Wenn es einen dritten Rabbiner gäbe, müssten Sie dann nicht so viel arbeiten?

Rabbiner Kaplan: Jein – das ist ein schönes deutsches Wort. Es ist so, je mehr man arbeitet, desto mehr weiß man und umso mehr ist man gefragt. Die Arbeit, Menschen zu helfen, bei Geburten, Beschneidung, Geburtstag, Hochzeit, Krankheit oder beim Sterben, steht fest. Das sind Stationen im Leben, die kann man nicht beeinflussen kann. Aber Lernen und Lehren kann man jeden Tag machen und kann immer mehr unterrichten und lehren. Dabei wir laden auch Menschen zu uns zu Gesprächen ein und so geht es immer weiter.

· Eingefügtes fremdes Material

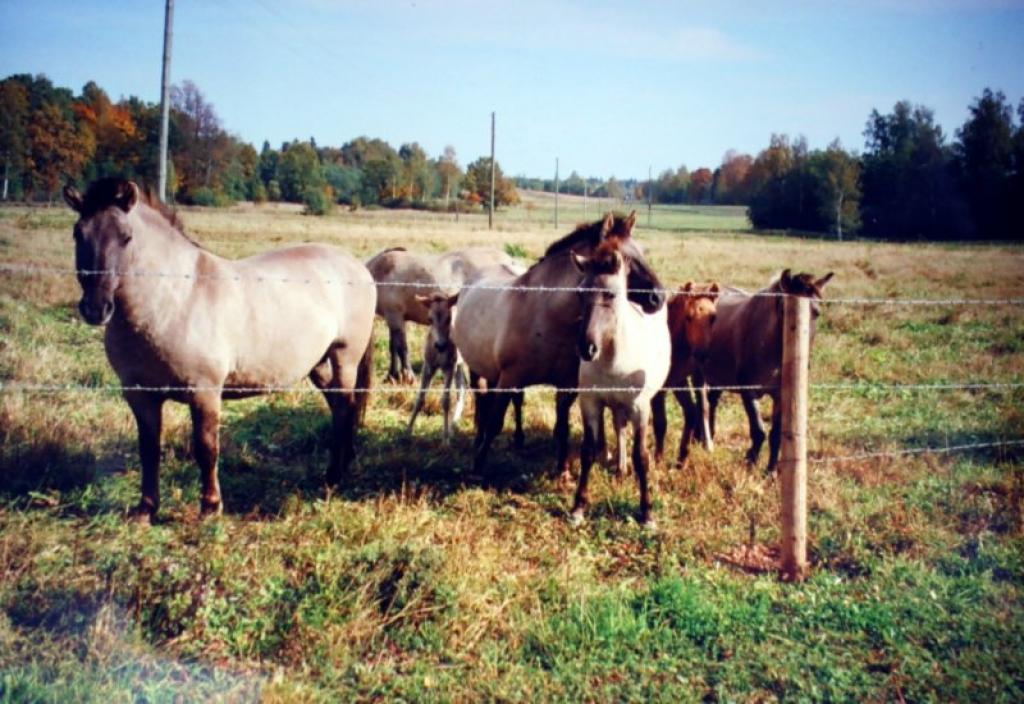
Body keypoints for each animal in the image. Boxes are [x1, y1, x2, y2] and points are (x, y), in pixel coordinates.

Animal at [62, 179, 376, 523]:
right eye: (78, 233)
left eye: (126, 237)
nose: (96, 308)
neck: (176, 299)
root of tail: (357, 266)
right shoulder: (140, 395)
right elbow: (149, 449)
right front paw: (146, 509)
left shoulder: (205, 392)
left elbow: (206, 448)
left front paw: (210, 508)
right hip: (316, 365)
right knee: (338, 407)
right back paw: (342, 464)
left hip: (344, 358)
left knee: (345, 407)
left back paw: (333, 478)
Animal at [364, 246, 516, 382]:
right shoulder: (393, 319)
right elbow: (393, 347)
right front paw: (392, 376)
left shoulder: (395, 316)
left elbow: (402, 347)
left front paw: (408, 376)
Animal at [454, 210, 663, 478]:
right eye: (625, 258)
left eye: (642, 252)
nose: (659, 297)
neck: (547, 315)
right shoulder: (510, 378)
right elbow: (495, 423)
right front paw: (478, 467)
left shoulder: (566, 384)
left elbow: (562, 426)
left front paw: (563, 470)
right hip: (478, 370)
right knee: (482, 402)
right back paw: (478, 440)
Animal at [569, 241, 671, 528]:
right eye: (580, 294)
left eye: (611, 295)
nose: (586, 348)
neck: (614, 361)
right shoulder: (591, 403)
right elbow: (588, 451)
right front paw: (578, 508)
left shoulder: (639, 408)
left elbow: (642, 457)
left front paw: (647, 513)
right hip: (615, 405)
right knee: (619, 427)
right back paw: (620, 468)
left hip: (654, 396)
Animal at [704, 270, 831, 472]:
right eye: (785, 311)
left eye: (817, 313)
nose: (804, 360)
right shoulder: (749, 393)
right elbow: (758, 431)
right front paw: (750, 462)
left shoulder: (780, 396)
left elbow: (775, 435)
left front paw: (770, 470)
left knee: (713, 402)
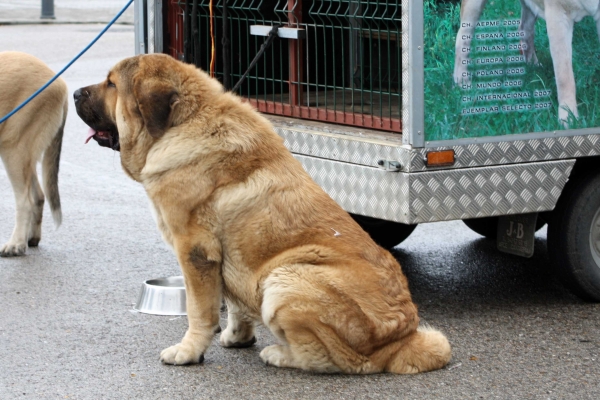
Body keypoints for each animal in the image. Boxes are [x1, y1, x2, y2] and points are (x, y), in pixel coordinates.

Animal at [0, 51, 66, 256]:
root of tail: (59, 82)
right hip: (24, 154)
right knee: (38, 196)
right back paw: (30, 238)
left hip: (13, 149)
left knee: (26, 200)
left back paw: (16, 244)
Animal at [72, 54, 450, 376]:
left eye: (111, 84)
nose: (75, 92)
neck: (181, 124)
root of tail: (401, 338)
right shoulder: (224, 255)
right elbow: (234, 302)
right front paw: (237, 336)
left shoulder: (195, 251)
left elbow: (199, 311)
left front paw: (188, 351)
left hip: (284, 278)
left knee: (339, 360)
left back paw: (280, 355)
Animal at [454, 0, 600, 122]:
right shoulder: (558, 16)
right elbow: (564, 75)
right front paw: (568, 117)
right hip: (473, 7)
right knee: (462, 37)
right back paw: (461, 79)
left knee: (525, 28)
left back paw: (532, 64)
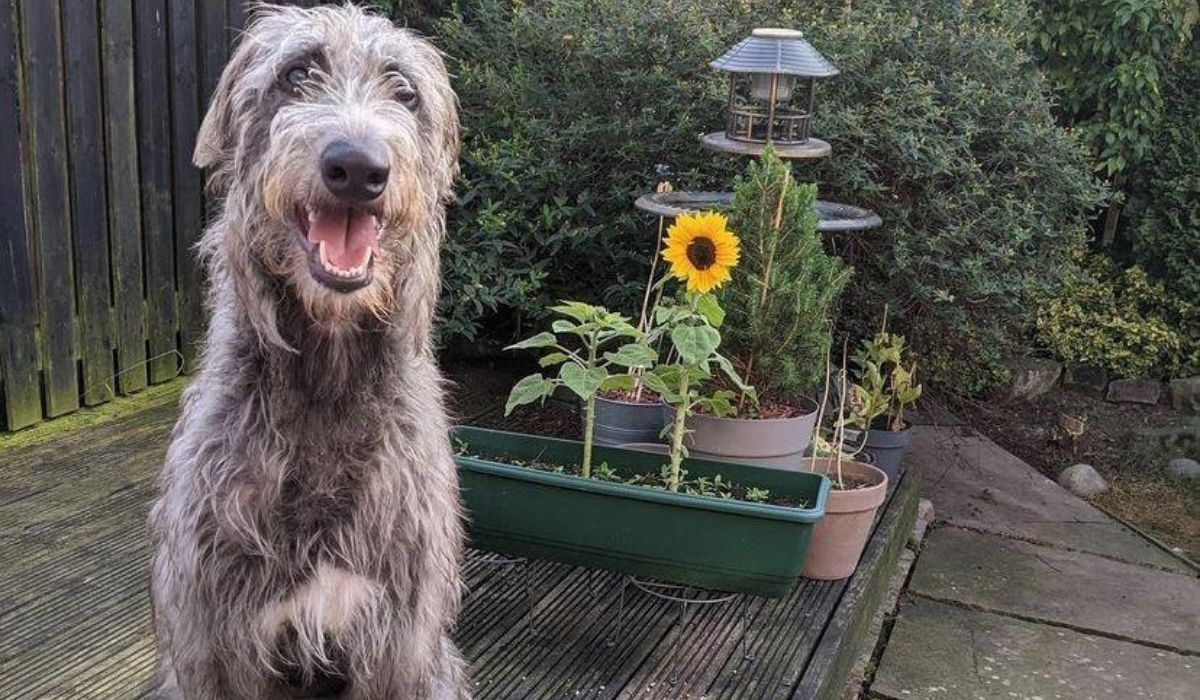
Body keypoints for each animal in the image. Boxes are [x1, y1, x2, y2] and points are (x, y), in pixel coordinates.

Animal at [148, 6, 468, 700]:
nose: (357, 167)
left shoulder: (398, 644)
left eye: (405, 91)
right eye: (296, 73)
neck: (327, 379)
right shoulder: (216, 643)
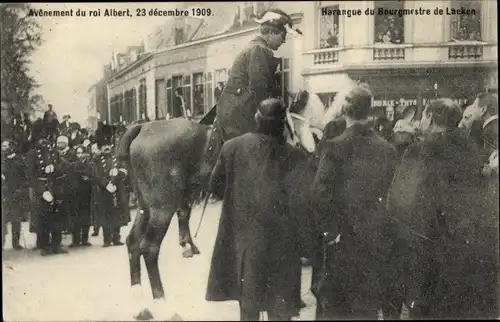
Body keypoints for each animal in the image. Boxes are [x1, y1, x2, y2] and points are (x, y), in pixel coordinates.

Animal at [117, 92, 332, 320]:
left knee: (133, 243)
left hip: (146, 207)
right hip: (162, 208)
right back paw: (163, 303)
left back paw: (140, 304)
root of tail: (142, 128)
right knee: (149, 248)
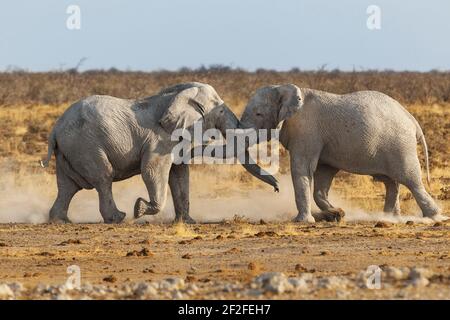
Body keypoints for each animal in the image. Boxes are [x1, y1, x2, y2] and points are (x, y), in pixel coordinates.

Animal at [40, 81, 278, 224]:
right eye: (219, 111)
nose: (277, 187)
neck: (178, 95)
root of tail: (55, 129)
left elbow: (179, 174)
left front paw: (186, 222)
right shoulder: (160, 139)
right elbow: (153, 170)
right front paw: (140, 209)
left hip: (70, 150)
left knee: (68, 185)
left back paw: (60, 221)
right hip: (85, 145)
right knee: (103, 178)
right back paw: (119, 218)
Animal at [241, 84, 442, 221]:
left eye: (258, 114)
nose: (276, 188)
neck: (284, 88)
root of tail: (411, 119)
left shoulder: (306, 131)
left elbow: (302, 169)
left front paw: (302, 221)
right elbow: (322, 174)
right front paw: (336, 213)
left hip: (400, 145)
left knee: (411, 180)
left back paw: (434, 217)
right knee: (391, 182)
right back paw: (389, 218)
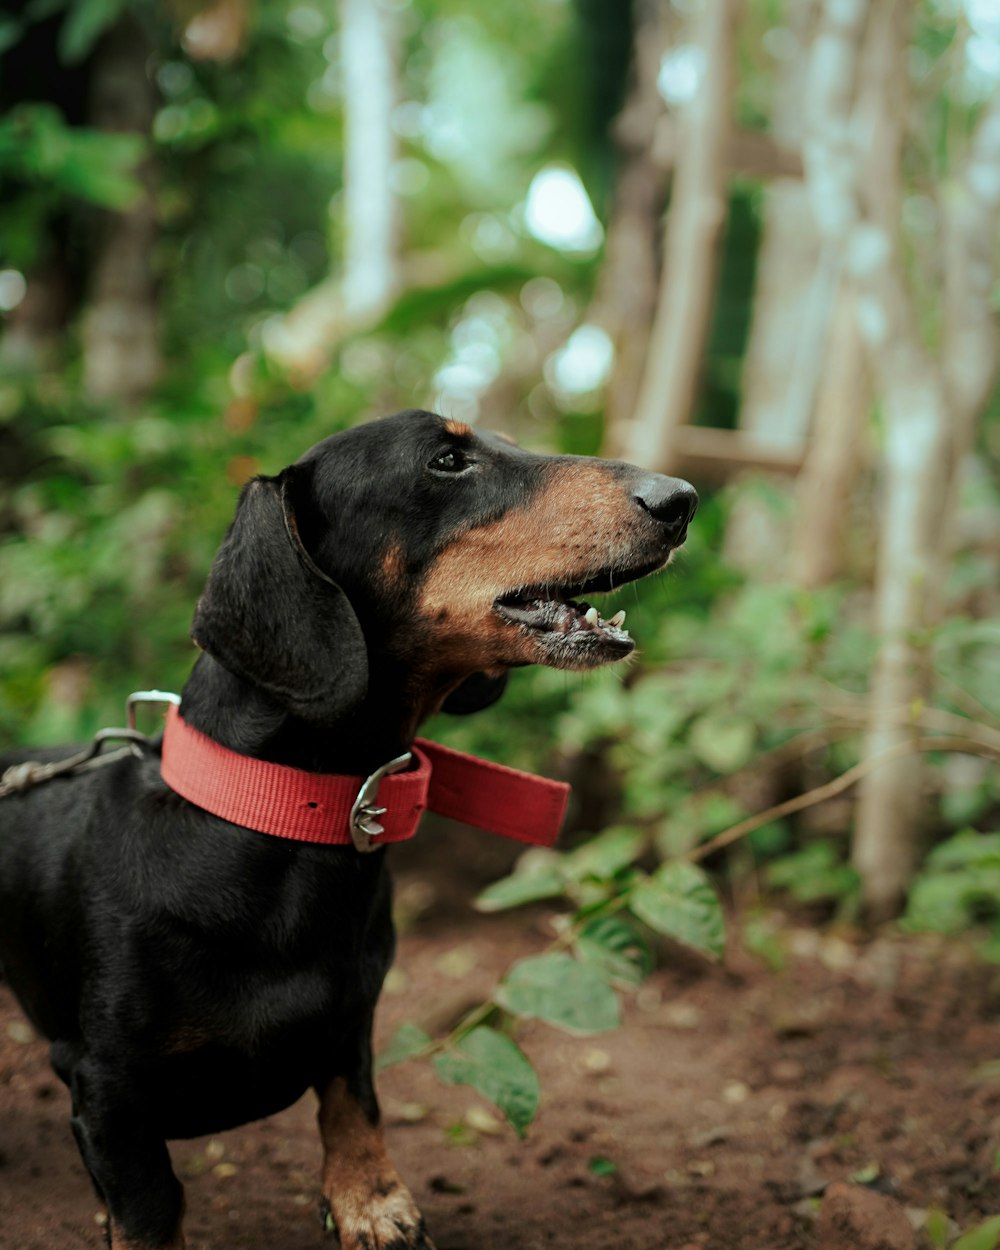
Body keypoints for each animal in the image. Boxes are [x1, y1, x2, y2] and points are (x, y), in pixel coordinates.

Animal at [0, 405, 700, 1245]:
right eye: (446, 460)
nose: (682, 499)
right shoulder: (105, 1090)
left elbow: (352, 1101)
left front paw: (371, 1197)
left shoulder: (351, 1019)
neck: (278, 813)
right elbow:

Ihre Gemeinde wächst weiter?

Rabbiner Kaplan: Ja, wir haben mehr Zulauf. Zunächst mal bekommen unsere Gemeindemitglieder mehr Kinder, wir haben hier den größten Kindergärten Düsseldorfs. Und Düsseldorf ist eine attraktive Stadt, es kommen immer mehr Menschen hierher und die Gemeinde ist auch attraktiv. Wir haben Krabbelgruppe, Grundschule und das jüdische Gymnasium, das jetzt gerade den zweiten Jahrgang aufgenommen hat. Das bedeutet, dass viele Menschen auch deswegen hierher umziehen, vor allem Familien, weil sie ihren Kindern hier eine jüdische Erziehung anbieten können.